People only eat bland food in the Midwest, he’d been cautioned. And even if he wanted to introduce more eclectic cooking, the ingredients couldn’t be found locally, his colleagues had warned.

“Not true and wrong,” he’d replied. “Besides, I need some downtime.” Which was perhaps the more cogent reason for his flight to what his West Coast cohorts perceived as the outland of the world. He’d been working too hard and playing too hard. “I’ll check back with you in six months,” he’d added, knowing he was leaving competent managers in charge of his restaurants. “Consider this my long-delayed sabbatical.”

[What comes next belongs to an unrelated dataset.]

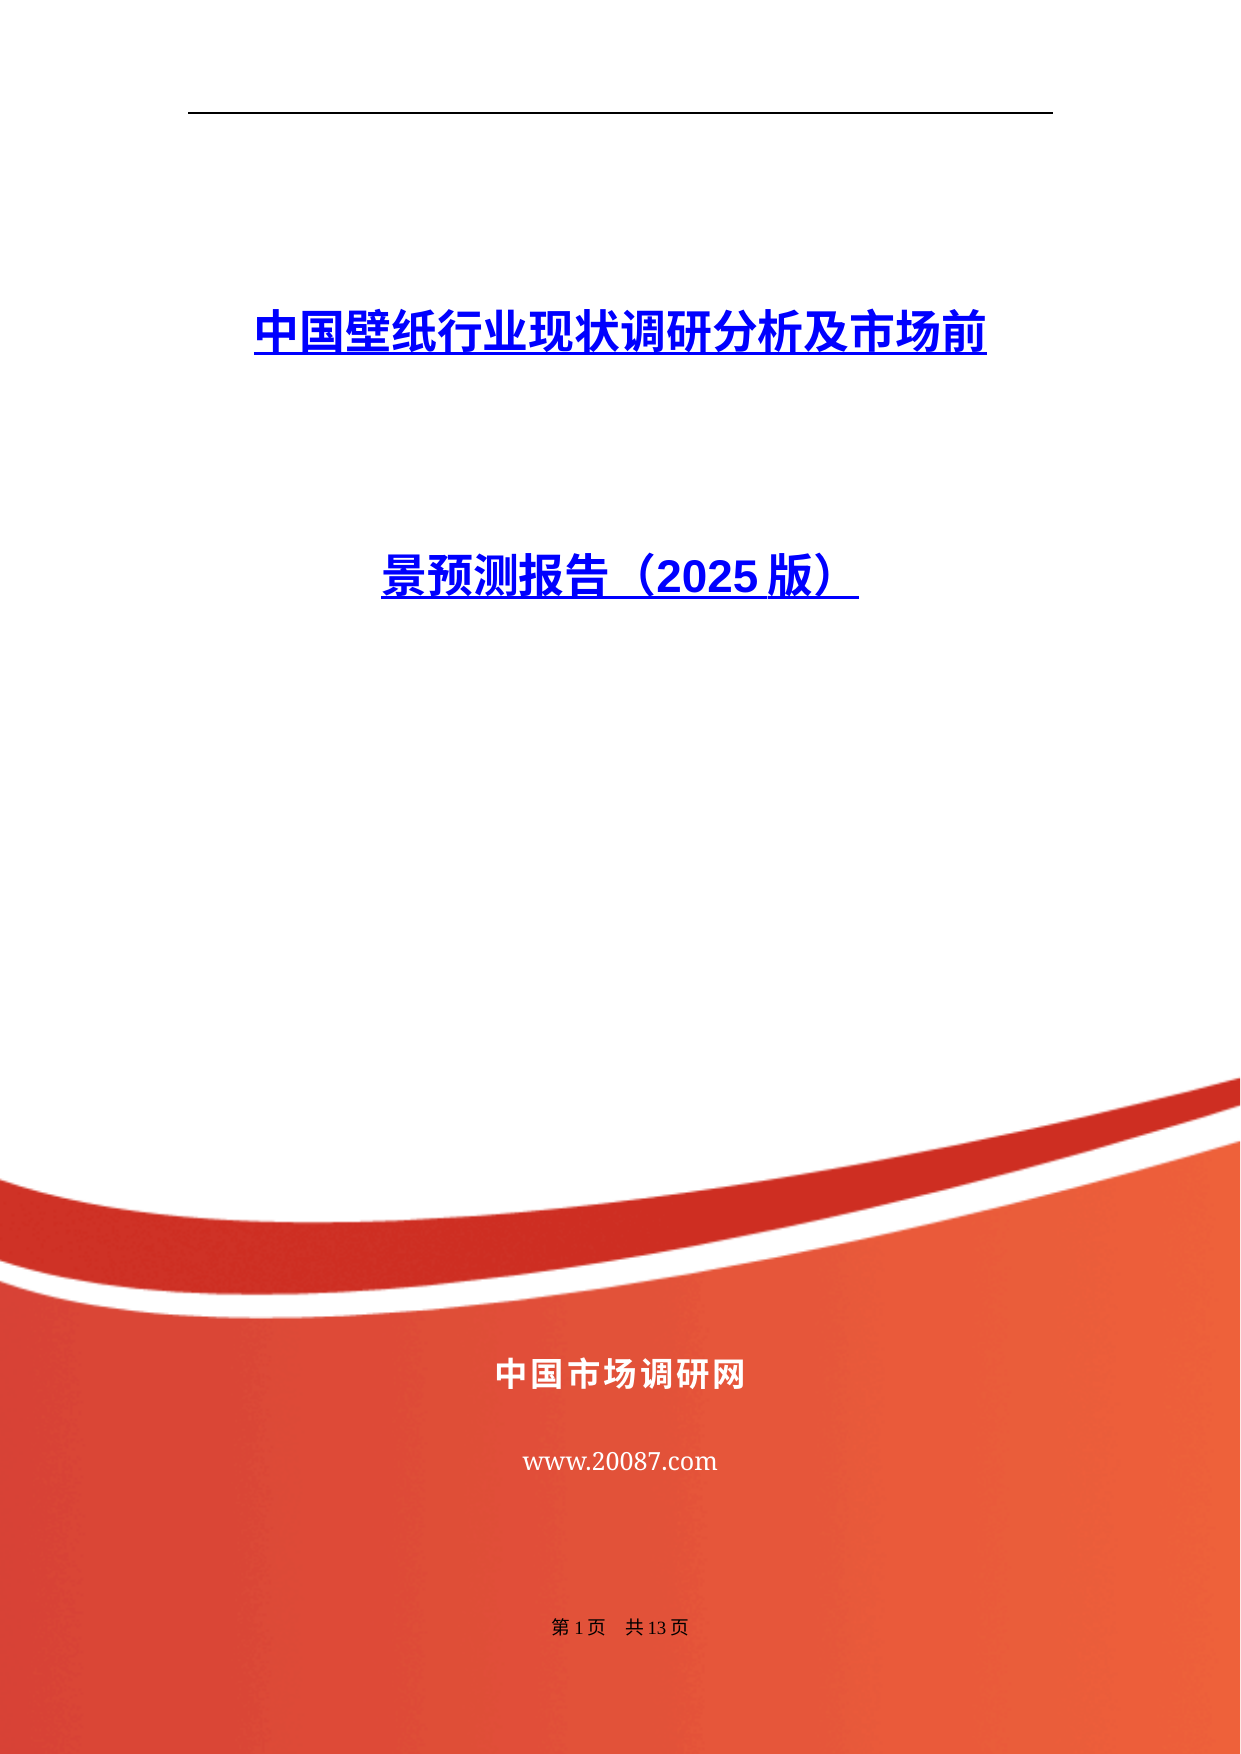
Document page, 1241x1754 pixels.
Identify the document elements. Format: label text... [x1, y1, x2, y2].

At thirty-five, he’d been in the business in one form or another for twenty years, and while wildly successful in every sense of the word, he found he wanted more or something else-or something different.

Not that he knew what the hell something different meant.

But he’d given himself six months to find out.

Two

Olivia Bell, known as Liv for obvious reasons- or at least obvious reasons to anyone who had been plagued with the teasing designation Olive Oil in grade school-lifted her booted feet up on the railing of her front porch and leaned back in her chair.

It was hotter than hell today, especially with the sun at high noon. She was dripping with sweat under her jeans and T-shirt, her fingernails were dirty as usual-no matter she’d scrubbed them after working in her vineyard-her pale hair was a riot of curls with the humidity at near record highs, and even unkempt and sweaty, she was happy, content, and really grossly self-satisfied. Sitting on the porch of her old farmhouse, surveying her vineyard that bordered a bubbling creek running through her land, she felt as though she’d found that much-lauded promised land. Or at least her own little piece of heaven, she decided, opting for a modicum of modesty in her assessment.